Work instruction -> Give only the count of lines that contain "other" in the material.

━━━━━━━━━━━━━━━━━━━━━━━━━━━━━━

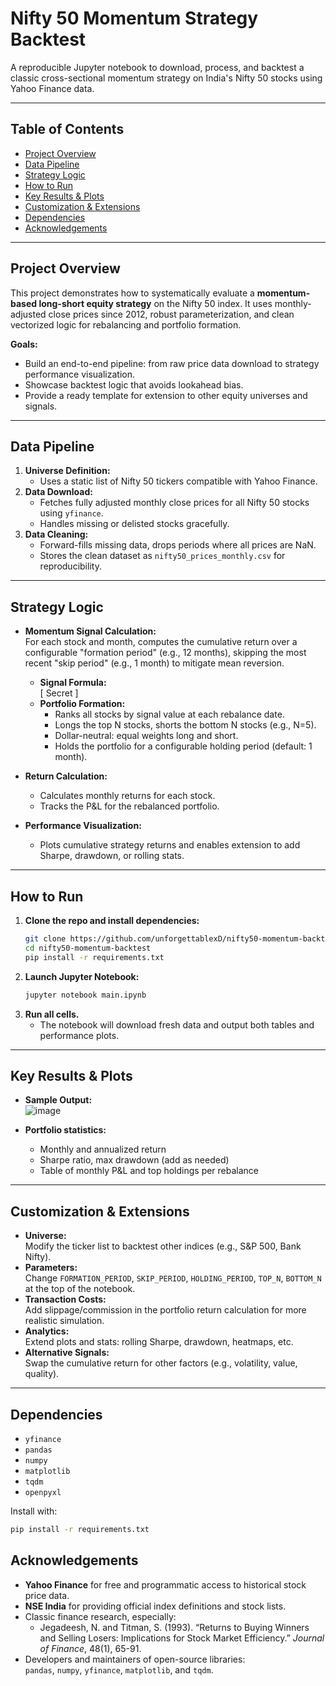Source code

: # Nifty 50 Momentum Strategy Backtest

A reproducible Jupyter notebook to download, process, and backtest a classic cross-sectional momentum strategy on India's Nifty 50 stocks using Yahoo Finance data.

---

## Table of Contents

- [Project Overview](#project-overview)
- [Data Pipeline](#data-pipeline)
- [Strategy Logic](#strategy-logic)
- [How to Run](#how-to-run)
- [Key Results & Plots](#key-results--plots)
- [Customization & Extensions](#customization--extensions)
- [Dependencies](#dependencies)
- [Acknowledgements](#acknowledgements)

---

## Project Overview

This project demonstrates how to systematically evaluate a **momentum-based long-short equity strategy** on the Nifty 50 index. It uses monthly-adjusted close prices since 2012, robust parameterization, and clean vectorized logic for rebalancing and portfolio formation.

**Goals:**
- Build an end-to-end pipeline: from raw price data download to strategy performance visualization.
- Showcase backtest logic that avoids lookahead bias.
- Provide a ready template for extension to other equity universes and signals.

---

## Data Pipeline

1. **Universe Definition:**  
   - Uses a static list of Nifty 50 tickers compatible with Yahoo Finance.
2. **Data Download:**  
   - Fetches fully adjusted monthly close prices for all Nifty 50 stocks using `yfinance`.
   - Handles missing or delisted stocks gracefully.
3. **Data Cleaning:**  
   - Forward-fills missing data, drops periods where all prices are NaN.
   - Stores the clean dataset as `nifty50_prices_monthly.csv` for reproducibility.

---

## Strategy Logic

- **Momentum Signal Calculation:**  
  For each stock and month, computes the cumulative return over a configurable "formation period" (e.g., 12 months), skipping the most recent "skip period" (e.g., 1 month) to mitigate mean reversion.

    - **Signal Formula:**  
      \[
      Secret
      \]
    - **Portfolio Formation:**
        - Ranks all stocks by signal value at each rebalance date.
        - Longs the top N stocks, shorts the bottom N stocks (e.g., N=5).
        - Dollar-neutral: equal weights long and short.
        - Holds the portfolio for a configurable holding period (default: 1 month).

- **Return Calculation:**
    - Calculates monthly returns for each stock.
    - Tracks the P&L for the rebalanced portfolio.

- **Performance Visualization:**
    - Plots cumulative strategy returns and enables extension to add Sharpe, drawdown, or rolling stats.


---

## How to Run

1. **Clone the repo and install dependencies:**
    ```bash
    git clone https://github.com/unforgettablexD/nifty50-momentum-backtest.git
    cd nifty50-momentum-backtest
    pip install -r requirements.txt
    ```
2. **Launch Jupyter Notebook:**
    ```bash
    jupyter notebook main.ipynb
    ```
3. **Run all cells.**
    - The notebook will download fresh data and output both tables and performance plots.

---

## Key Results & Plots

- **Sample Output:**  
 ![image](https://github.com/user-attachments/assets/3e1afe61-3c21-40a2-94f1-e579d778ffe8)

- **Portfolio statistics:**  
  - Monthly and annualized return
  - Sharpe ratio, max drawdown (add as needed)
  - Table of monthly P&L and top holdings per rebalance

---

## Customization & Extensions

- **Universe:**  
  Modify the ticker list to backtest other indices (e.g., S&P 500, Bank Nifty).
- **Parameters:**  
  Change `FORMATION_PERIOD`, `SKIP_PERIOD`, `HOLDING_PERIOD`, `TOP_N`, `BOTTOM_N` at the top of the notebook.
- **Transaction Costs:**  
  Add slippage/commission in the portfolio return calculation for more realistic simulation.
- **Analytics:**  
  Extend plots and stats: rolling Sharpe, drawdown, heatmaps, etc.
- **Alternative Signals:**  
  Swap the cumulative return for other factors (e.g., volatility, value, quality).

---

## Dependencies

- `yfinance`
- `pandas`
- `numpy`
- `matplotlib`
- `tqdm`
- `openpyxl`

Install with:
```bash
pip install -r requirements.txt

 ```
## Acknowledgements

- **Yahoo Finance** for free and programmatic access to historical stock price data.
- **NSE India** for providing official index definitions and stock lists.
- Classic finance research, especially:
    - Jegadeesh, N. and Titman, S. (1993). “Returns to Buying Winners and Selling Losers: Implications for Stock Market Efficiency.” *Journal of Finance*, 48(1), 65-91.
- Developers and maintainers of open-source libraries:  
  `pandas`, `numpy`, `yfinance`, `matplotlib`, and `tqdm`.
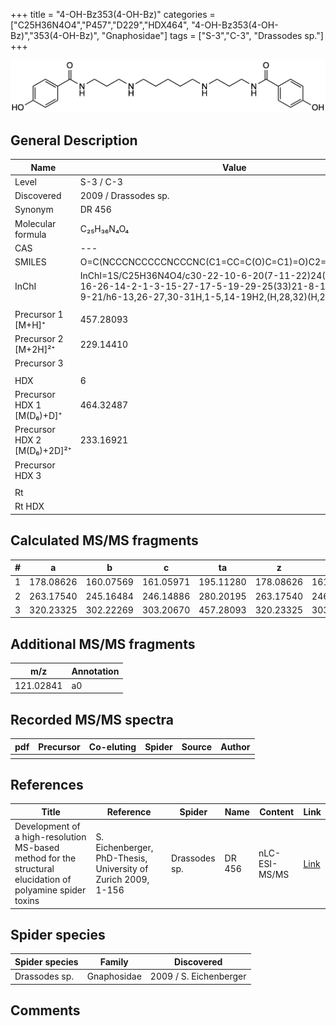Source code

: +++
title = "4-OH-Bz353(4-OH-Bz)"
categories = ["C25H36N4O4","P457","D229","HDX464",
"4-OH-Bz353(4-OH-Bz)","353(4-OH-Bz)",
"Gnaphosidae"]
tags = ["S-3","C-3",
"Drassodes sp."]
+++

![](/img/4-OH-Bz353(4-OH-Bz).png)

## General Description

| Name                        | Value                |
|-----------------------------|----------------------|
| Level                       | S-3 / C-3                   |
| Discovered                  | 2009 / Drassodes sp. |
| Synonym                     | DR 456               |
| Molecular formula           | C₂₅H₃₆N₄O₄           |
| CAS                         | ---                  |
| SMILES | O=C(NCCCNCCCCCNCCCNC(C1=CC=C(O)C=C1)=O)C2=CC=C(O)C=C2  |
| InChI  | InChI=1S/C25H36N4O4/c30-22-10-6-20(7-11-22)24(32)28-18-4-16-26-14-2-1-3-15-27-17-5-19-29-25(33)21-8-12-23(31)13-9-21/h6-13,26-27,30-31H,1-5,14-19H2,(H,28,32)(H,29,33)  |
|                             |                      |
| Precursor 1 [M+H]⁺          | 457.28093            |
| Precursor 2 [M+2H]²⁺        | 229.14410            |
| Precursor 3                 |                      |
|                             |                      |
| HDX                         | 6                    |
| Precursor HDX 1 [M(D₆)+D]⁺   | 464.32487            |
| Precursor HDX 2 [M(D₆)+2D]²⁺ | 233.16921            |
| Precursor HDX 3             |                      |
|                             |                      |
| Rt                          |                      |
| Rt HDX                      |                      |

## Calculated MS/MS fragments

| # | a         | b         | c         | ta        | z         | y         | tz        |
|---|-----------|-----------|-----------|-----------|-----------|-----------|-----------|
| 1 | 178.08626 | 160.07569 | 161.05971 | 195.11280 | 178.08626 | 161.05971 | 195.11280 |
| 2 | 263.17540 | 245.16484 | 246.14886 | 280.20195 | 263.17540 | 246.14886 | 280.20195 |
| 3 | 320.23325 | 302.22269 | 303.20670 | 457.28093 | 320.23325 | 303.20670 | 337.25980 |

## Additional MS/MS fragments

| m/z       | Annotation |
|-----------|------------|
| 121.02841 | a0         |

## Recorded MS/MS spectra

| pdf | Precursor | Co-eluting | Spider | Source | Author |
|-----|-----------|------------|--------|--------|--------|
|     |           |            |        |        |        |

## References

| Title                                                                                                      | Reference                                                     | Spider        | Name   | Content       | Link                                                               |
|------------------------------------------------------------------------------------------------------------|---------------------------------------------------------------|---------------|--------|---------------|--------------------------------------------------------------------|
| Development of a high-resolution MS-based method for the structural elucidation of polyamine spider toxins | S. Eichenberger, PhD-Thesis, University of Zurich 2009, 1-156 | Drassodes sp. | DR 456 | nLC-ESI-MS/MS | [Link](https://www.zora.uzh.ch/id/eprint/12787/1/Eichenberger.pdf) |

## Spider species

| Spider species | Family      | Discovered             |
|----------------|-------------|------------------------|
| Drassodes sp.  | Gnaphosidae | 2009 / S. Eichenberger |

## Comments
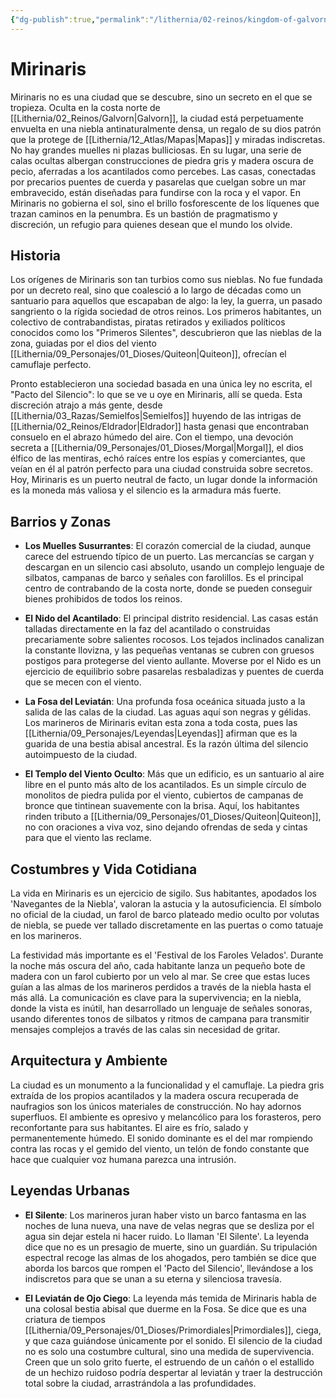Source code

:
 ```yaml
---
{"dg-publish":true,"permalink":"/lithernia/02-reinos/kingdom-of-galvorn/mirinaris/","title":"Mirinaris","tags":["lithernia","ciudad","Galvorn"]}
---
```


# Mirinaris

Mirinaris no es una ciudad que se descubre, sino un secreto en el que se tropieza. Oculta en la costa norte de [[Lithernia/02_Reinos/Galvorn\|Galvorn]], la ciudad está perpetuamente envuelta en una niebla antinaturalmente densa, un regalo de su dios patrón que la protege de [[Lithernia/12_Atlas/Mapas\|Mapas]] y miradas indiscretas. No hay grandes muelles ni plazas bulliciosas. En su lugar, una serie de calas ocultas albergan construcciones de piedra gris y madera oscura de pecio, aferradas a los acantilados como percebes. Las casas, conectadas por precarios puentes de cuerda y pasarelas que cuelgan sobre un mar embravecido, están diseñadas para fundirse con la roca y el vapor. En Mirinaris no gobierna el sol, sino el brillo fosforescente de los líquenes que trazan caminos en la penumbra. Es un bastión de pragmatismo y discreción, un refugio para quienes desean que el mundo los olvide.

## Historia

Los orígenes de Mirinaris son tan turbios como sus nieblas. No fue fundada por un decreto real, sino que coalesció a lo largo de décadas como un santuario para aquellos que escapaban de algo: la ley, la guerra, un pasado sangriento o la rígida sociedad de otros reinos. Los primeros habitantes, un colectivo de contrabandistas, piratas retirados y exiliados políticos conocidos como los "Primeros Silentes", descubrieron que las nieblas de la zona, guiadas por el dios del viento [[Lithernia/09_Personajes/01_Dioses/Quiteon\|Quiteon]], ofrecían el camuflaje perfecto.

Pronto establecieron una sociedad basada en una única ley no escrita, el "Pacto del Silencio": lo que se ve u oye en Mirinaris, allí se queda. Esta discreción atrajo a más gente, desde [[Lithernia/03_Razas/Semielfos\|Semielfos]] huyendo de las intrigas de [[Lithernia/02_Reinos/Eldrador\|Eldrador]] hasta genasi que encontraban consuelo en el abrazo húmedo del aire. Con el tiempo, una devoción secreta a [[Lithernia/09_Personajes/01_Dioses/Morgal\|Morgal]], el dios élfico de las mentiras, echó raíces entre los espías y comerciantes, que veían en él al patrón perfecto para una ciudad construida sobre secretos. Hoy, Mirinaris es un puerto neutral de facto, un lugar donde la información es la moneda más valiosa y el silencio es la armadura más fuerte.

## Barrios y Zonas

- **Los Muelles Susurrantes**: El corazón comercial de la ciudad, aunque carece del estruendo típico de un puerto. Las mercancías se cargan y descargan en un silencio casi absoluto, usando un complejo lenguaje de silbatos, campanas de barco y señales con farolillos. Es el principal centro de contrabando de la costa norte, donde se pueden conseguir bienes prohibidos de todos los reinos.

- **El Nido del Acantilado**: El principal distrito residencial. Las casas están talladas directamente en la faz del acantilado o construidas precariamente sobre salientes rocosos. Los tejados inclinados canalizan la constante llovizna, y las pequeñas ventanas se cubren con gruesos postigos para protegerse del viento aullante. Moverse por el Nido es un ejercicio de equilibrio sobre pasarelas resbaladizas y puentes de cuerda que se mecen con el viento.

- **La Fosa del Leviatán**: Una profunda fosa oceánica situada justo a la salida de las calas de la ciudad. Las aguas aquí son negras y gélidas. Los marineros de Mirinaris evitan esta zona a toda costa, pues las [[Lithernia/09_Personajes/Leyendas\|Leyendas]] afirman que es la guarida de una bestia abisal ancestral. Es la razón última del silencio autoimpuesto de la ciudad.

- **El Templo del Viento Oculto**: Más que un edificio, es un santuario al aire libre en el punto más alto de los acantilados. Es un simple círculo de monolitos de piedra pulida por el viento, cubiertos de campanas de bronce que tintinean suavemente con la brisa. Aquí, los habitantes rinden tributo a [[Lithernia/09_Personajes/01_Dioses/Quiteon\|Quiteon]], no con oraciones a viva voz, sino dejando ofrendas de seda y cintas para que el viento las reclame.

## Costumbres y Vida Cotidiana

La vida en Mirinaris es un ejercicio de sigilo. Sus habitantes, apodados los 'Navegantes de la Niebla', valoran la astucia y la autosuficiencia. El símbolo no oficial de la ciudad, un farol de barco plateado medio oculto por volutas de niebla, se puede ver tallado discretamente en las puertas o como tatuaje en los marineros.

La festividad más importante es el 'Festival de los Faroles Velados'. Durante la noche más oscura del año, cada habitante lanza un pequeño bote de madera con un farol cubierto por un velo al mar. Se cree que estas luces guían a las almas de los marineros perdidos a través de la niebla hasta el más allá. La comunicación es clave para la supervivencia; en la niebla, donde la vista es inútil, han desarrollado un lenguaje de señales sonoras, usando diferentes tonos de silbatos y ritmos de campana para transmitir mensajes complejos a través de las calas sin necesidad de gritar.

## Arquitectura y Ambiente

La ciudad es un monumento a la funcionalidad y el camuflaje. La piedra gris extraída de los propios acantilados y la madera oscura recuperada de naufragios son los únicos materiales de construcción. No hay adornos superfluos. El ambiente es opresivo y melancólico para los forasteros, pero reconfortante para sus habitantes. El aire es frío, salado y permanentemente húmedo. El sonido dominante es el del mar rompiendo contra las rocas y el gemido del viento, un telón de fondo constante que hace que cualquier voz humana parezca una intrusión.

## Leyendas Urbanas

- **El Silente**: Los marineros juran haber visto un barco fantasma en las noches de luna nueva, una nave de velas negras que se desliza por el agua sin dejar estela ni hacer ruido. Lo llaman 'El Silente'. La leyenda dice que no es un presagio de muerte, sino un guardián. Su tripulación espectral recoge las almas de los ahogados, pero también se dice que aborda los barcos que rompen el 'Pacto del Silencio', llevándose a los indiscretos para que se unan a su eterna y silenciosa travesía.

- **El Leviatán de Ojo Ciego**: La leyenda más temida de Mirinaris habla de una colosal bestia abisal que duerme en la Fosa. Se dice que es una criatura de tiempos [[Lithernia/09_Personajes/01_Dioses/Primordiales\|Primordiales]], ciega, y que caza guiándose únicamente por el sonido. El silencio de la ciudad no es solo una costumbre cultural, sino una medida de supervivencia. Creen que un solo grito fuerte, el estruendo de un cañón o el estallido de un hechizo ruidoso podría despertar al leviatán y traer la destrucción total sobre la ciudad, arrastrándola a las profundidades.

━━━━━━━━━━━━━━━━━━━━━━━━━━━━━━

Answer -> 3